#### WHAT THE TASK REQUIRES
Within the records below, find each line with the word "bottom" and copy it out.
*** Begin section ***
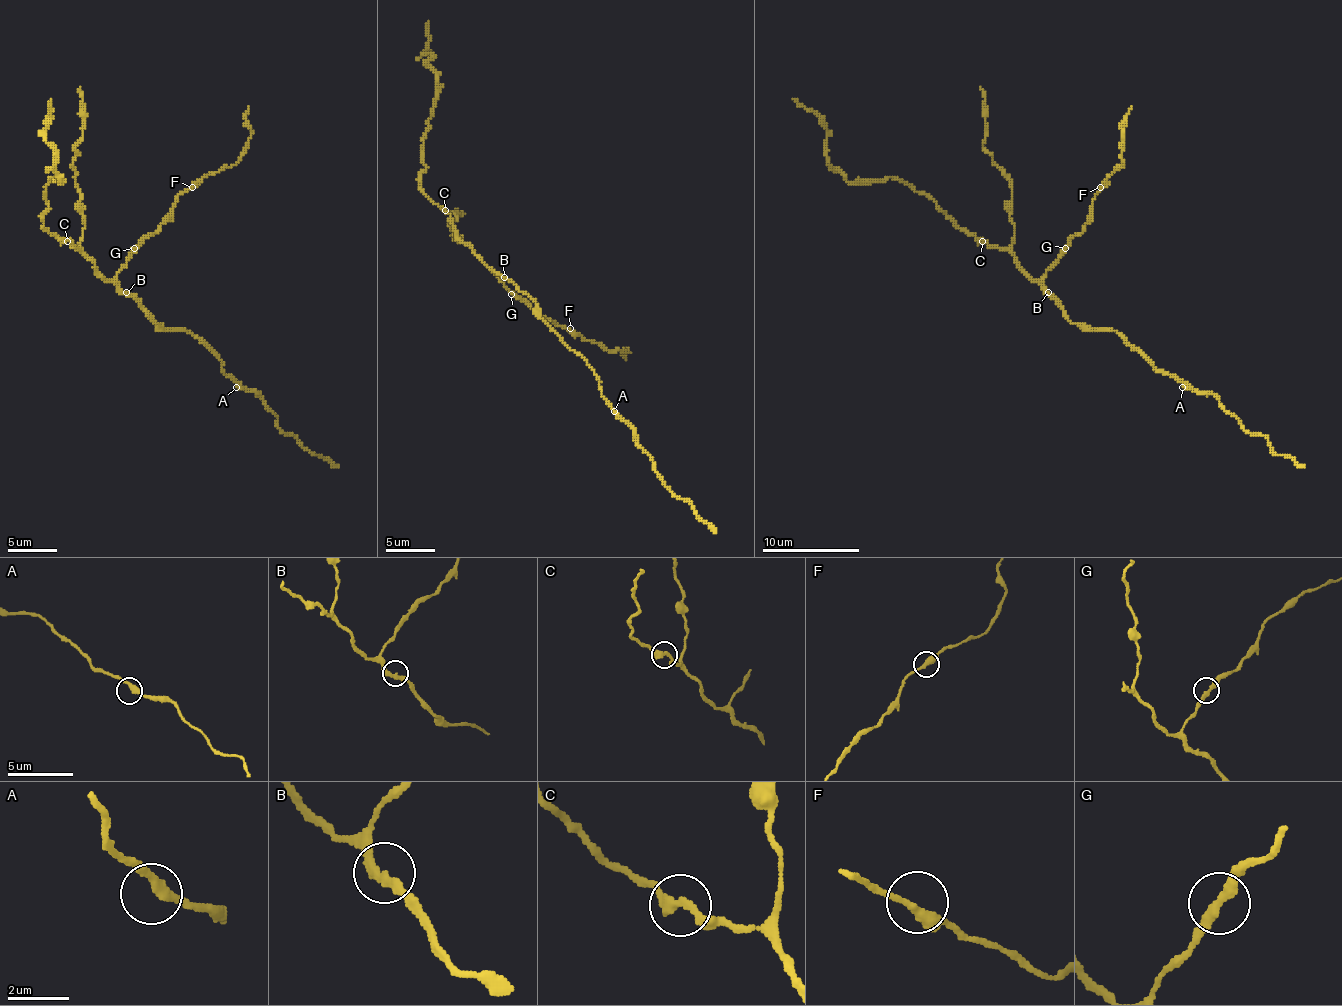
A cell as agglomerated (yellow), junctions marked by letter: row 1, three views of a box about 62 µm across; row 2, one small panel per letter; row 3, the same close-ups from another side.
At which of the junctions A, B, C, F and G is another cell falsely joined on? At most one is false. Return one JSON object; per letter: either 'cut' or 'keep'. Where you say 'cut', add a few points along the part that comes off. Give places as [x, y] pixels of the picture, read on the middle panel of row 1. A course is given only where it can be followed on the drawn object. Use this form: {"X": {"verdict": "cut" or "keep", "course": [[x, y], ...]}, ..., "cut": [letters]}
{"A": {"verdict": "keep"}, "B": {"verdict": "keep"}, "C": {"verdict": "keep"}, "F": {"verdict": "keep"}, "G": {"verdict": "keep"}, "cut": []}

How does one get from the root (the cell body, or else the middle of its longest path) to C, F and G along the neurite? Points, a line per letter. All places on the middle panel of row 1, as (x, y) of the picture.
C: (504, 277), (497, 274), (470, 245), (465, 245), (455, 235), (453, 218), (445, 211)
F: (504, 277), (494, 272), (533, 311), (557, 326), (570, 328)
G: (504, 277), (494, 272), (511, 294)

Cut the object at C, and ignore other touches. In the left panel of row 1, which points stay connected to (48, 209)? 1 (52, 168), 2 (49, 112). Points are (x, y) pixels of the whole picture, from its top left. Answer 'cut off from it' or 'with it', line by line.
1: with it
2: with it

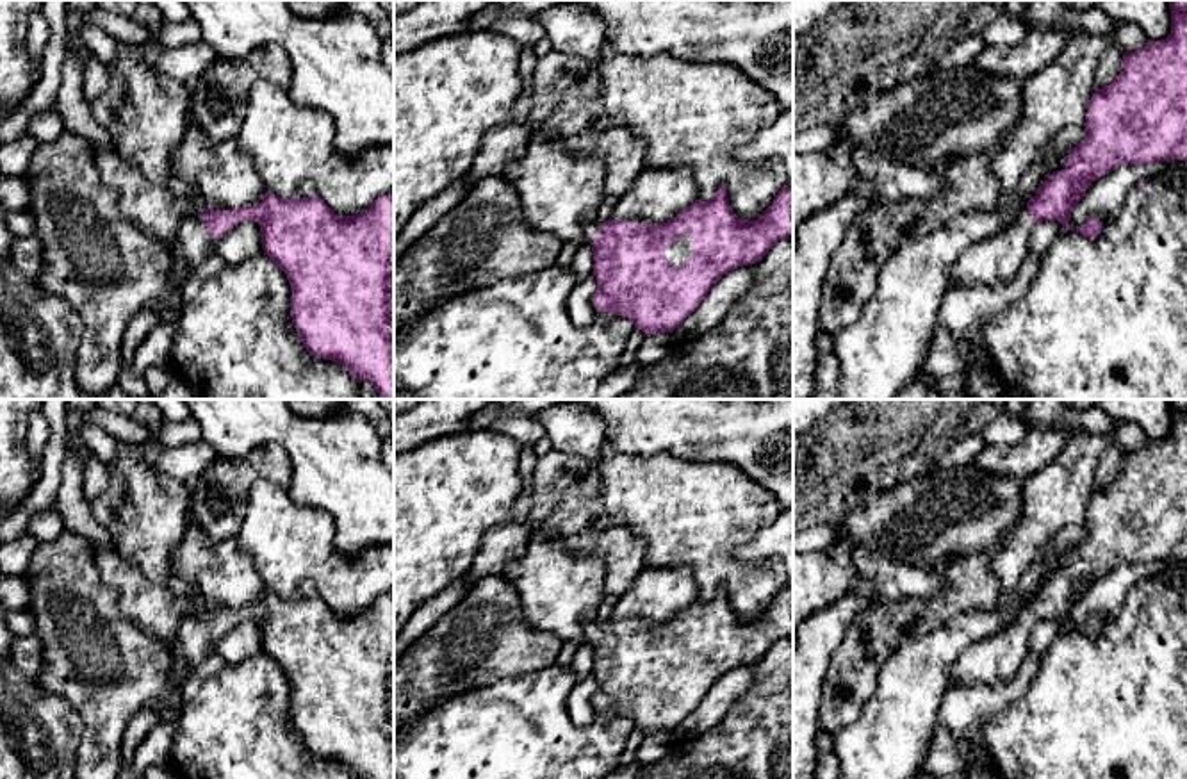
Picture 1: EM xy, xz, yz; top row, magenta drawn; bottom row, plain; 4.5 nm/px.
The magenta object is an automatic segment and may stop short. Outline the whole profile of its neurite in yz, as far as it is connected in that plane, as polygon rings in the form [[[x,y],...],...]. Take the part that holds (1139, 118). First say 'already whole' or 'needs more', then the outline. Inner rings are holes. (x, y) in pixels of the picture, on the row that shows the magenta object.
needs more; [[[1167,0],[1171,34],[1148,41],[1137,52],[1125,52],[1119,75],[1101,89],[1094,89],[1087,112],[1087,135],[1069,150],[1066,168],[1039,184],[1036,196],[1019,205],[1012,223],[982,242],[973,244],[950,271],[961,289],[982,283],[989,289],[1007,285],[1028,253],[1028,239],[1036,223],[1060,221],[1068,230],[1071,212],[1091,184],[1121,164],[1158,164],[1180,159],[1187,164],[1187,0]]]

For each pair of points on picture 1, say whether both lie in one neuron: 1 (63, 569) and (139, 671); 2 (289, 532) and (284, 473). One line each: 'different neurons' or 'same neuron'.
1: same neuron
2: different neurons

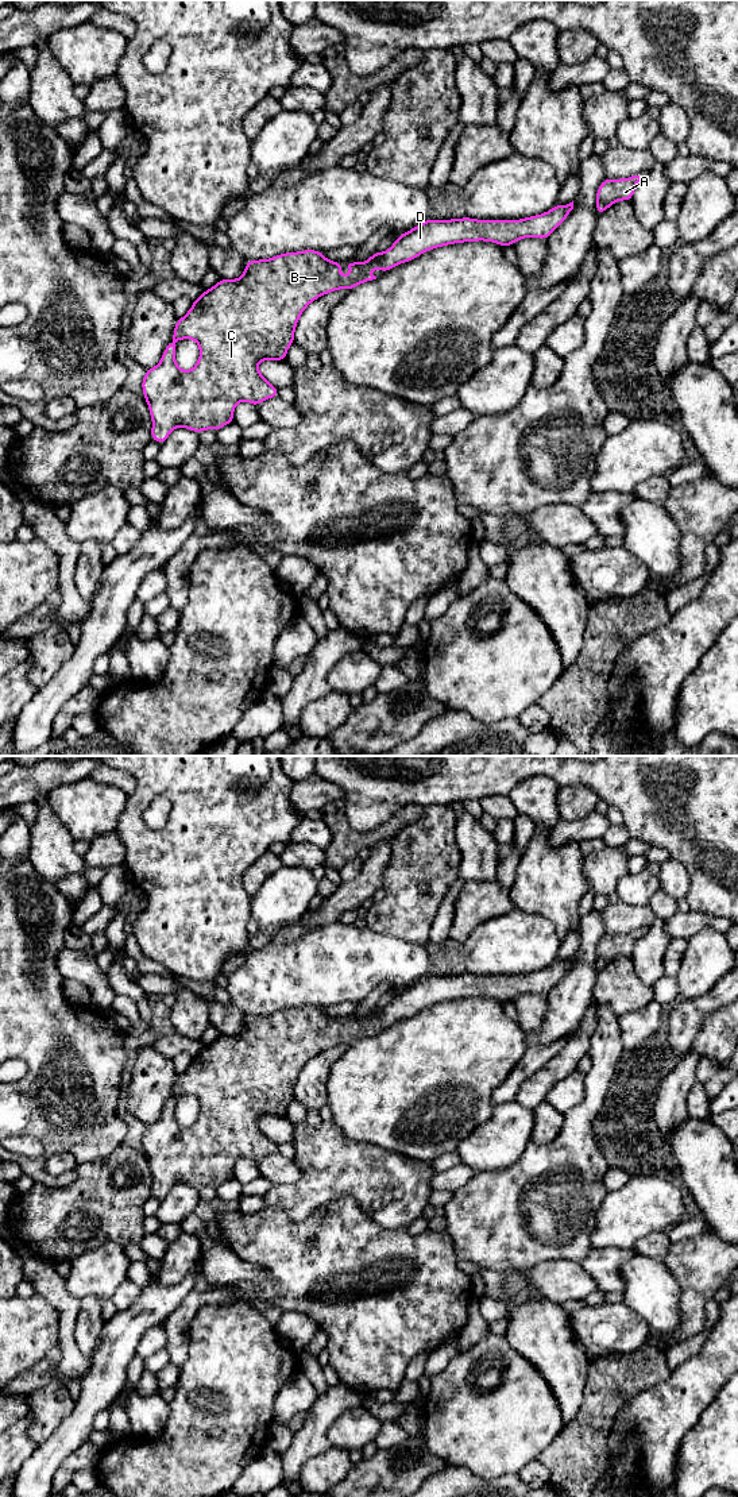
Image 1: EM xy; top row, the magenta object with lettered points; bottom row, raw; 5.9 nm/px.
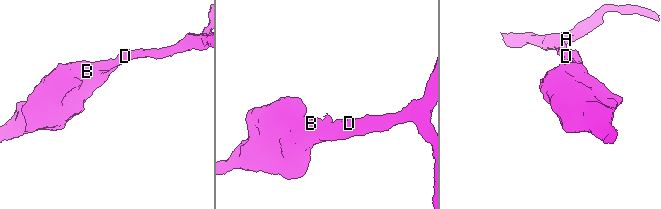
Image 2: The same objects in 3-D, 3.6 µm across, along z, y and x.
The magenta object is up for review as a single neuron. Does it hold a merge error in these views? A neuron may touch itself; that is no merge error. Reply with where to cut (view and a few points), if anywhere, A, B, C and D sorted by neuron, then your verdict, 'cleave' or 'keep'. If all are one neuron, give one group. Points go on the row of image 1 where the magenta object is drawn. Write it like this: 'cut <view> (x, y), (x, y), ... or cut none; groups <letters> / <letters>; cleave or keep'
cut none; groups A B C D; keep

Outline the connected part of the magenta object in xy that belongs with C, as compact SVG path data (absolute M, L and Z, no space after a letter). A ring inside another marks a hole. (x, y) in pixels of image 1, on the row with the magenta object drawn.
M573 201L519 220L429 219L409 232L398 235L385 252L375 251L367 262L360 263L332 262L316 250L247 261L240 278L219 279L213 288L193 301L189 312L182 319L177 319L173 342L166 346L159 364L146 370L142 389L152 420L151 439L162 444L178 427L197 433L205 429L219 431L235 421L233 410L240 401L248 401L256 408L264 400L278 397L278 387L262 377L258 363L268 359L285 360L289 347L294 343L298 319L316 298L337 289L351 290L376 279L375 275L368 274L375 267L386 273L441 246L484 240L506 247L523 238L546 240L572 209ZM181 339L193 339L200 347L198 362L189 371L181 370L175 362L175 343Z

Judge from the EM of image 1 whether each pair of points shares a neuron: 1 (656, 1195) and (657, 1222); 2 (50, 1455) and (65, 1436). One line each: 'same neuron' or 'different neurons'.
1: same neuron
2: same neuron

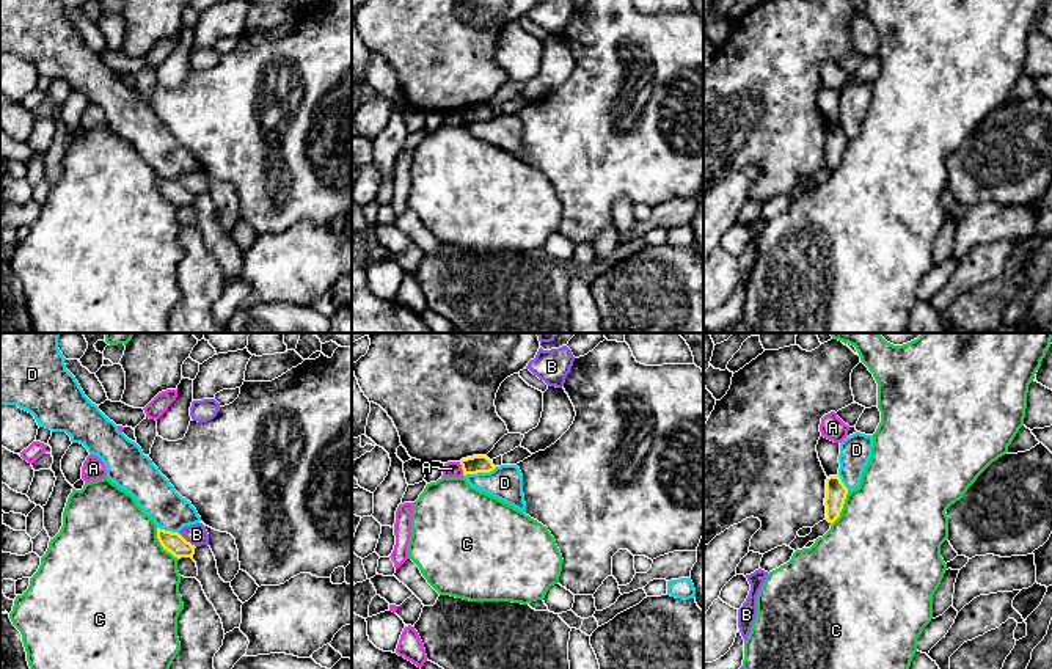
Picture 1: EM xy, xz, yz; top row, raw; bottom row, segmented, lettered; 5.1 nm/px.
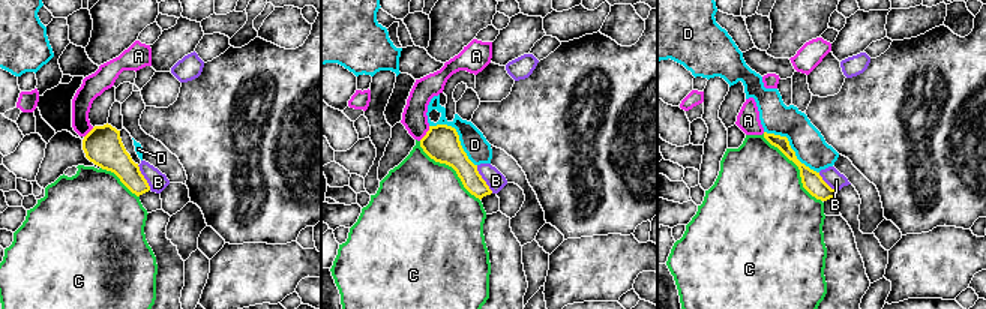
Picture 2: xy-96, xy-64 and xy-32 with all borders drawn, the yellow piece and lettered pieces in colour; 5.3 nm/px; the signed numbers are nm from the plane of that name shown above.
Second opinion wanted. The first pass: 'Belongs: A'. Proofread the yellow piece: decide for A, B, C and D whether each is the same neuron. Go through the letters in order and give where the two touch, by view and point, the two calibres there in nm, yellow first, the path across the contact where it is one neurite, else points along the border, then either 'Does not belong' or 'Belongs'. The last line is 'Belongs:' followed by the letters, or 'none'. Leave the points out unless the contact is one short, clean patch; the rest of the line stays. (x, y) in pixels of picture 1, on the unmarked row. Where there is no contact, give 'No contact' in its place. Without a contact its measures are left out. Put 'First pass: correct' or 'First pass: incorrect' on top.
*** End section ***
#### RESULT OF THIS TASK
Picture 1: EM xy, xz, yz; top row, magenta drawn; bottom row, plain; 4.5 nm/px.
Image 1: EM xy; top row, the magenta object with lettered points; bottom row, raw; 5.9 nm/px.
Picture 1: EM xy, xz, yz; top row, raw; bottom row, segmented, lettered; 5.1 nm/px.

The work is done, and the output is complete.